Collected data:
-=-=-
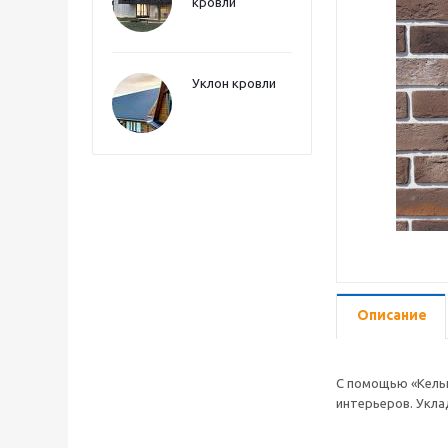
кровли
Уклон кровли
Описание
С помощью «Кельн
интерьеров. Укла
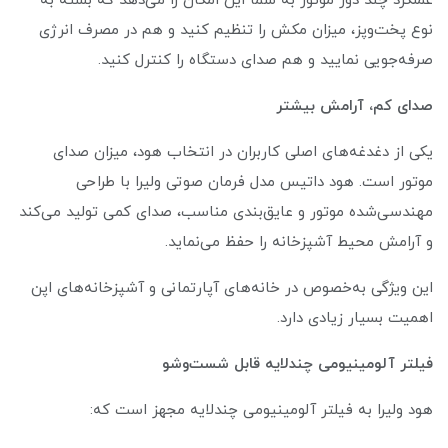
عملکرد چند دور موتور به شما این امکان را می‌دهد که بسته به
نوع پخت‌وپز، میزان مکش را تنظیم کنید و هم در مصرف انرژی
صرفه‌جویی نمایید و هم صدای دستگاه را کنترل کنید.
صدای کم، آرامش بیشتر
یکی از دغدغه‌های اصلی کاربران در انتخاب هود، میزان صدای
موتور است. هود داتیس مدل فرمان صوتی ولیرا با طراحی
مهندسی‌شده موتور و عایق‌بندی مناسب، صدای کمی تولید می‌کند
و آرامش محیط آشپزخانه را حفظ می‌نماید.
این ویژگی به‌خصوص در خانه‌های آپارتمانی و آشپزخانه‌های اپن
اهمیت بسیار زیادی دارد.
فیلتر آلومینیومی چندلایه قابل شست‌وشو
هود ولیرا به فیلتر آلومینیومی چندلایه مجهز است که:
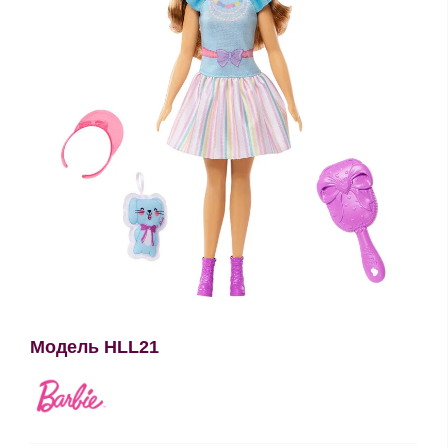
Модель HLL21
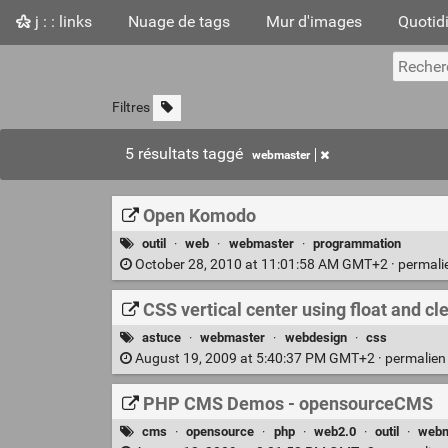
j : : links
Nuage de tags
Mur d'images
Quotid
Filtres
5 résultats taggé
webmaster
Open Komodo
outil
·
web
·
webmaster
·
programmation
October 28, 2010 at 11:01:58 AM GMT+2 ·
permali
CSS vertical center using float and cl
astuce
·
webmaster
·
webdesign
·
css
August 19, 2009 at 5:40:37 PM GMT+2 ·
permalie
PHP CMS Demos - opensourceCMS
cms
·
opensource
·
php
·
web2.0
·
outil
·
webm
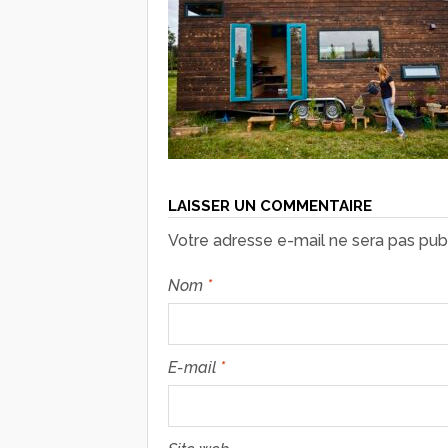
LAISSER UN COMMENTAIRE
Votre adresse e-mail ne sera pas publ
Nom
*
E-mail
*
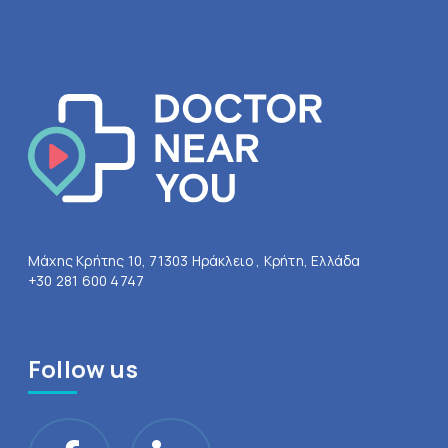
Μάχης Κρήτης 10, 71303 Ηράκλειο , Κρήτη, Ελλάδα
+30 281 600 4747
Follow us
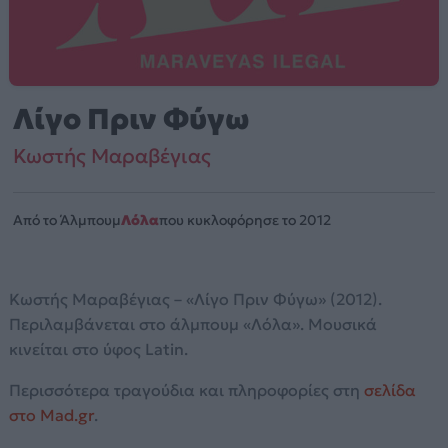
Λίγο Πριν Φύγω
Κωστής Μαραβέγιας
Από το Άλμπουμ
Λόλα
που κυκλοφόρησε το 2012
Κωστής Μαραβέγιας – «Λίγο Πριν Φύγω» (2012).
Περιλαμβάνεται στο άλμπουμ «Λόλα». Μουσικά
κινείται στο ύφος Latin.
Περισσότερα τραγούδια και πληροφορίες στη
σελίδα
στο Mad.gr
.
-=-=-
Your assignment —
All that is needed is the number of lines above in which the string "Κωστής" appears.

Task solution —
2